The men were white—every last one of them. Few took notice of us at the pond’s edge, and those who did were not particularly generous with their smiles. Or so, at least, it seemed to me. I sensed that we were interlopers, that we would not necessarily have been welcome even if we had come with sticks and skates. But this may be wrong; I do not really know what they thought of our presence; no words were exchanged. I do know that my son very much enjoyed the game, and I thought to myself that the day would come, too soon, when he would want a pair of skates of his own and would ask his dad to teach him how to use them.
I found myself consciously dreading that day; the thought of my son playing hockey on that frozen pond did not sit well with me. I much preferred to think of him on a basketball court. For hockey, we all know, is a white man’s game. Who was the last “brother” to play in the NHL? Of course, I immediately sensed that this thought was silly and illegitimate, and attempted to banish it from my mind. But it kept coming back. I could not avoid the feeling that something important was at stake here, and I decided to discuss it with my wife.
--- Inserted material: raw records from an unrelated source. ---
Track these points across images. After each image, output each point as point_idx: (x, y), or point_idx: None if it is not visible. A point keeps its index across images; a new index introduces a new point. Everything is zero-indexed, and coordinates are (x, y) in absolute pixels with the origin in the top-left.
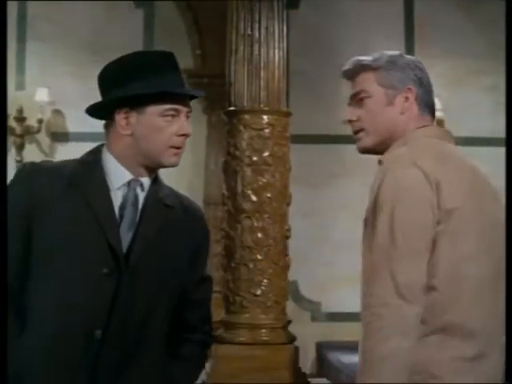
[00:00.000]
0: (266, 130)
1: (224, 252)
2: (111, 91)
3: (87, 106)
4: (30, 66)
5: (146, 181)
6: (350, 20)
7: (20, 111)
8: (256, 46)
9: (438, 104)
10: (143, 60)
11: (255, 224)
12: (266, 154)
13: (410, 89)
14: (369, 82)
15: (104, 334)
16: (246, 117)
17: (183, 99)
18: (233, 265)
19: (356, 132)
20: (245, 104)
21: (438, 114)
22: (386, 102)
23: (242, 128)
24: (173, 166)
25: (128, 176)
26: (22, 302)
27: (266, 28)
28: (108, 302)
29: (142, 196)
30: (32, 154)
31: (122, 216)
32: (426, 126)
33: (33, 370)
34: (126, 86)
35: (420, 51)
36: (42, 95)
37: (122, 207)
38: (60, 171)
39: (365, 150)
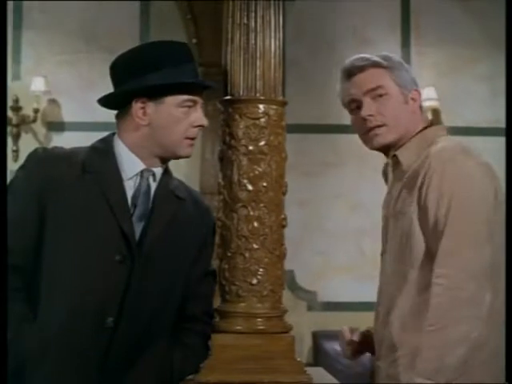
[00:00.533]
0: (262, 119)
1: (220, 241)
2: (128, 81)
3: (82, 94)
4: (26, 56)
5: (158, 171)
6: (346, 9)
7: (16, 101)
8: (252, 35)
9: (433, 93)
10: (160, 51)
11: (251, 213)
12: (262, 143)
13: (417, 90)
14: (385, 79)
15: (116, 321)
16: (242, 106)
17: (199, 90)
18: (228, 254)
19: (373, 128)
20: (241, 93)
21: (433, 103)
22: (403, 101)
23: (237, 117)
24: (187, 157)
25: (141, 166)
26: (34, 288)
27: (262, 17)
28: (120, 290)
29: (153, 186)
30: (28, 143)
31: (134, 205)
32: (430, 125)
33: (44, 357)
34: (145, 76)
35: (416, 40)
36: (37, 85)
37: (135, 196)
38: (72, 158)
39: (380, 147)
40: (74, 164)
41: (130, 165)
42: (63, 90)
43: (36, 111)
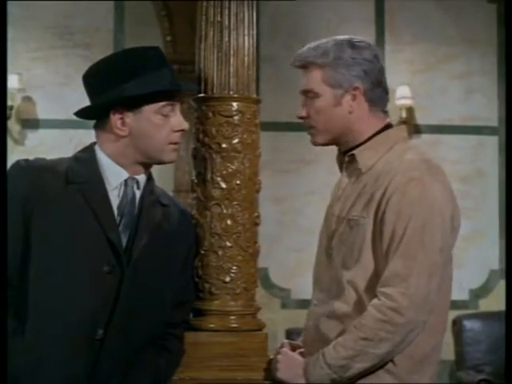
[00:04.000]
0: (236, 117)
1: None
2: (103, 92)
3: (57, 91)
4: None
5: (141, 178)
6: (320, 6)
7: None
8: (226, 33)
9: (407, 91)
10: (133, 58)
11: (224, 211)
12: (236, 140)
13: (356, 87)
14: (317, 81)
15: (105, 333)
16: (215, 104)
17: (177, 94)
18: (202, 252)
19: (308, 128)
20: (214, 91)
21: (407, 101)
22: (334, 103)
23: (210, 115)
24: (171, 162)
25: (124, 175)
26: (22, 302)
27: (236, 15)
28: (110, 301)
29: (138, 194)
30: None
31: (121, 214)
32: (388, 125)
33: (35, 372)
34: (120, 86)
35: (390, 37)
36: (12, 82)
37: (121, 206)
38: (56, 168)
39: (318, 145)
40: (58, 175)
41: (114, 174)
42: (38, 87)
43: (10, 108)
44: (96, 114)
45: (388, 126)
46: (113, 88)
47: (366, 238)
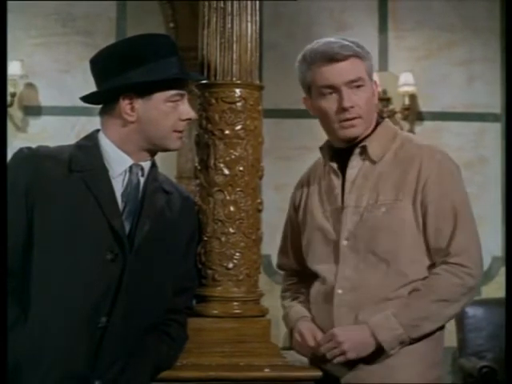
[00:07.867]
0: (239, 104)
1: None
2: (112, 78)
3: (59, 78)
4: None
5: (146, 165)
6: None
7: None
8: (228, 19)
9: (410, 78)
10: (144, 45)
11: (227, 197)
12: (239, 127)
13: (375, 81)
14: (363, 71)
15: (108, 320)
16: (218, 90)
17: (186, 83)
18: (205, 238)
19: (351, 119)
20: (217, 77)
21: (410, 88)
22: (372, 93)
23: (214, 101)
24: (176, 150)
25: (129, 162)
26: (24, 290)
27: (239, 0)
28: (113, 288)
29: (142, 181)
30: None
31: (124, 202)
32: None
33: (38, 360)
34: (130, 72)
35: (393, 24)
36: (14, 69)
37: (125, 193)
38: (58, 156)
39: (353, 137)
40: (61, 163)
41: (118, 161)
42: (40, 74)
43: (13, 95)
44: (104, 99)
45: (380, 117)
46: (122, 73)
47: (405, 219)
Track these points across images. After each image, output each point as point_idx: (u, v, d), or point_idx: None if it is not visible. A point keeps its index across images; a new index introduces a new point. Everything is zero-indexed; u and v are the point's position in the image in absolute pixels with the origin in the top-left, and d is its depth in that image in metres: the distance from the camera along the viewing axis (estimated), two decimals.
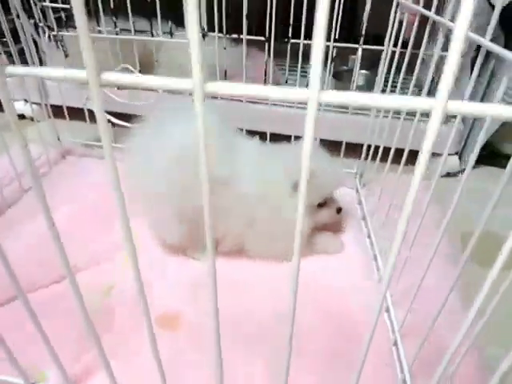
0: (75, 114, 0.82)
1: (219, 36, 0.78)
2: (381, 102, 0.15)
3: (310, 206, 0.58)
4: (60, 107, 0.82)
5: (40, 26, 0.66)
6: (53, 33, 0.67)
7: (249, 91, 0.16)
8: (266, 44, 0.78)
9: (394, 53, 0.63)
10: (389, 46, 0.63)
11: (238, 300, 0.49)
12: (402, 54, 0.59)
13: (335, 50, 0.74)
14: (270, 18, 0.74)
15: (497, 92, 0.35)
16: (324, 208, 0.60)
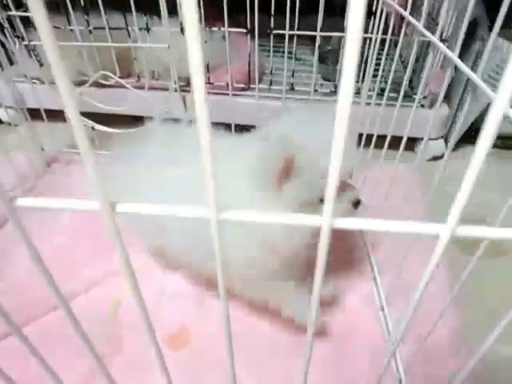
0: (53, 115, 0.79)
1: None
2: (392, 227, 0.16)
3: (309, 203, 0.40)
4: (37, 110, 0.79)
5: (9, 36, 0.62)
6: (24, 42, 0.63)
7: (264, 219, 0.16)
8: (248, 36, 0.75)
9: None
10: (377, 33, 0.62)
11: None
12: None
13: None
14: (251, 9, 0.71)
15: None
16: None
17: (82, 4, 0.71)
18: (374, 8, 0.65)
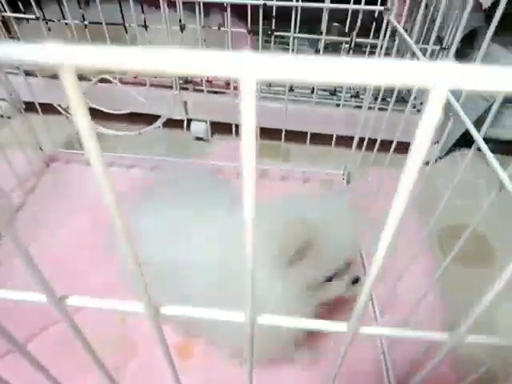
0: (48, 108, 0.78)
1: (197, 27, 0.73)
2: (408, 334, 0.18)
3: (316, 282, 0.43)
4: (31, 103, 0.78)
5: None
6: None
7: (295, 324, 0.18)
8: (249, 36, 0.74)
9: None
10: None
11: None
12: None
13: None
14: (251, 9, 0.70)
15: None
16: (333, 280, 0.44)
17: None
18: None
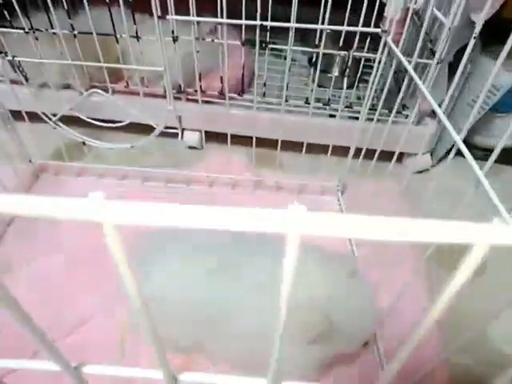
0: (34, 116, 0.76)
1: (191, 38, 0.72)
2: None
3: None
4: (17, 111, 0.76)
5: None
6: (7, 58, 0.59)
7: None
8: (242, 49, 0.73)
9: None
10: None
11: None
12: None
13: None
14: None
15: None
16: None
17: (66, 7, 0.66)
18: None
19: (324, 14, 0.58)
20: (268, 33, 0.69)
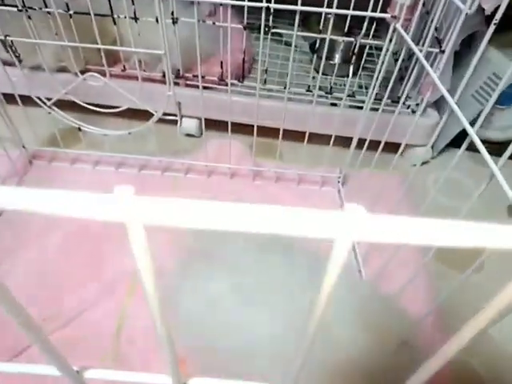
0: (28, 101, 0.73)
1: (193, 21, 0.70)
2: None
3: None
4: (10, 95, 0.73)
5: None
6: None
7: None
8: (244, 32, 0.71)
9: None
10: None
11: None
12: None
13: None
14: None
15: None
16: None
17: None
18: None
19: None
20: (271, 16, 0.67)
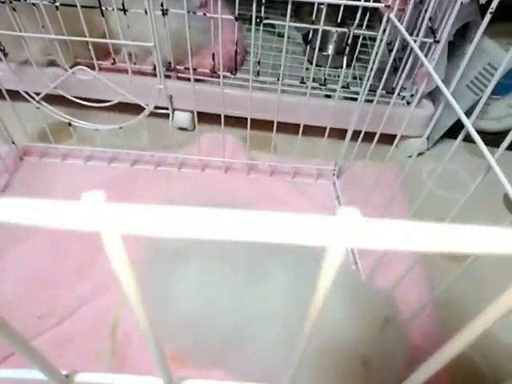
0: (16, 96, 0.72)
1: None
2: None
3: None
4: None
5: None
6: None
7: None
8: (236, 24, 0.70)
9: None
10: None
11: None
12: None
13: None
14: None
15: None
16: None
17: None
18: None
19: None
20: (263, 7, 0.65)
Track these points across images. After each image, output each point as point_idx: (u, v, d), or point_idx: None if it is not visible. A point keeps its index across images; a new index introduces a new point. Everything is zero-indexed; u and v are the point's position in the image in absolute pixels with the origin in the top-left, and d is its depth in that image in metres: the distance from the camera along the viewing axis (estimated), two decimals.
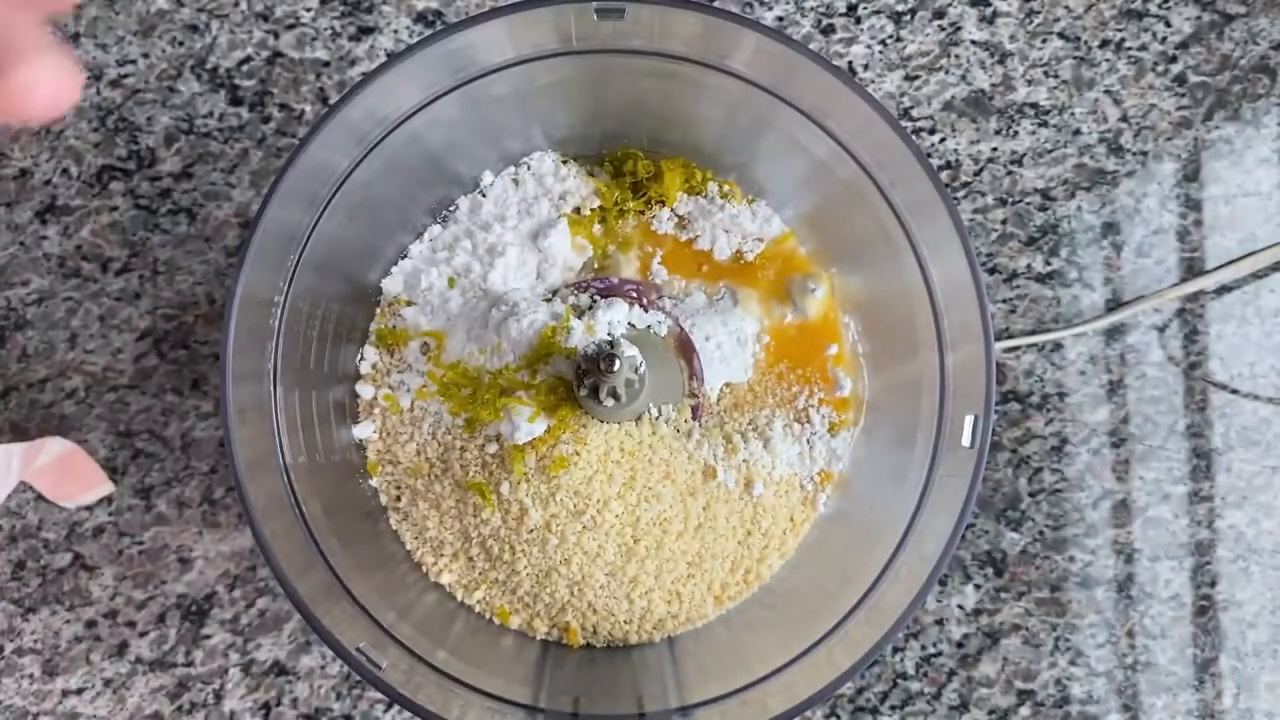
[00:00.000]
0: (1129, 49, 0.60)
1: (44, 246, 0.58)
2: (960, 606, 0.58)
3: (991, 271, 0.59)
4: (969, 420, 0.45)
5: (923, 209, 0.45)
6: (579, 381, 0.49)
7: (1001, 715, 0.57)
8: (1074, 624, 0.58)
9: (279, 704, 0.57)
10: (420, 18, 0.59)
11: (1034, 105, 0.59)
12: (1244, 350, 0.59)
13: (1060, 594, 0.58)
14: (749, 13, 0.59)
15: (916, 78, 0.59)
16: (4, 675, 0.56)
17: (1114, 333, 0.59)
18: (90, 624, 0.57)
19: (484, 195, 0.55)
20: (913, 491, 0.46)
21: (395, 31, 0.59)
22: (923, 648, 0.58)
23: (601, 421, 0.50)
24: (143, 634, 0.57)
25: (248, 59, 0.58)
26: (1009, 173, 0.59)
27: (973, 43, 0.59)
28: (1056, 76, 0.59)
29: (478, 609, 0.53)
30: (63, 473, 0.55)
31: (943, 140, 0.59)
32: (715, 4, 0.58)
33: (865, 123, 0.45)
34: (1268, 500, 0.58)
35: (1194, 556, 0.58)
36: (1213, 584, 0.58)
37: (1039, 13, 0.59)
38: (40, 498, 0.56)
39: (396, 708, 0.57)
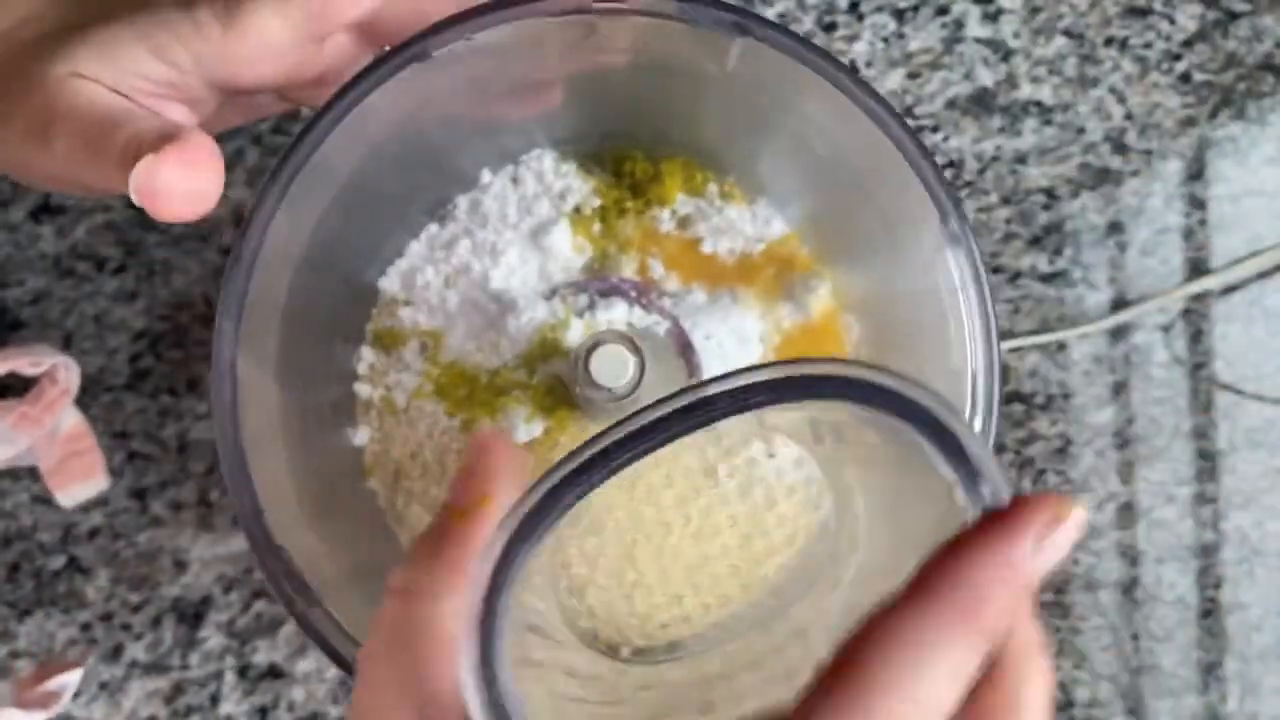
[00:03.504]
0: (1133, 47, 0.59)
1: (39, 246, 0.57)
2: None
3: (995, 271, 0.58)
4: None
5: None
6: (577, 382, 0.48)
7: None
8: (1077, 626, 0.57)
9: (276, 708, 0.56)
10: None
11: (1038, 103, 0.59)
12: (1249, 351, 0.58)
13: (1064, 596, 0.57)
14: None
15: (919, 75, 0.59)
16: None
17: (1118, 333, 0.58)
18: (85, 626, 0.56)
19: (483, 193, 0.54)
20: None
21: None
22: None
23: (601, 423, 0.50)
24: (138, 637, 0.56)
25: None
26: (1013, 171, 0.58)
27: (976, 40, 0.59)
28: (1060, 74, 0.59)
29: None
30: (69, 445, 0.54)
31: (946, 138, 0.59)
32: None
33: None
34: (1273, 502, 0.58)
35: (1199, 559, 0.58)
36: (1217, 586, 0.58)
37: (1042, 10, 0.59)
38: (36, 499, 0.56)
39: None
Linda and I had carefully considered the implications for our children of our decision to buy a house in a predominantly white suburb. We had joined and become active in a church with many black families like our own, in part so that our boys would be provided with suitable racial peers. We mean to ensure their proper education in black history and culture, including their own family history. We are vigilant about the effect on their developing psyches of racial messages that come across on television, in books, at their nursery school, and so forth. On all of this Linda and I are in full accord. But she thought my concerns about hockey were taking things a bit too far.
I now believe that she was right. My aversion to Glenn’s becoming involved in that Sunday-afternoon ritual was rooted in my own sense of identity as a black American man who grew up when and where I did, with the experiences I had. Because I would not have felt comfortable there (I reasoned), he should not want to be a part of that scene, either. I was thus inclined to impose upon my son, in the name of preserving his authentic blackness, a limitation deriving from my life but not really relevant to his. It is as if I were to insist that he study Swahili instead of French.
Given the class background of our children and the community in which we have chosen to make our lives, their racial sensibilities will inevitably be quite different from ours. Moreover, it is impossible to predict just what self-definition they will settle upon. This can be disquieting for those of our generation concerned about retaining a “genuinely black” identity in the face of the social mobility we have experienced within our lifetimes. But it is not, I think, to be feared.
Much more frightening, to me, is the alternative—stifling the development of our children’s personalities by imposing upon them an invented ethnicity. I have no doubt that my sons will be black men of the 21st century, but not because they will sing racial anthems peculiar to our time. Theirs will be a blackness constructed yet again, out of the external givens of their lives, not mine, shaped by a cultural inheritance which I am obliged to transmit but expressed in their own voices, and animated by a spirit whose basis lies deeper than the color of any man’s skin.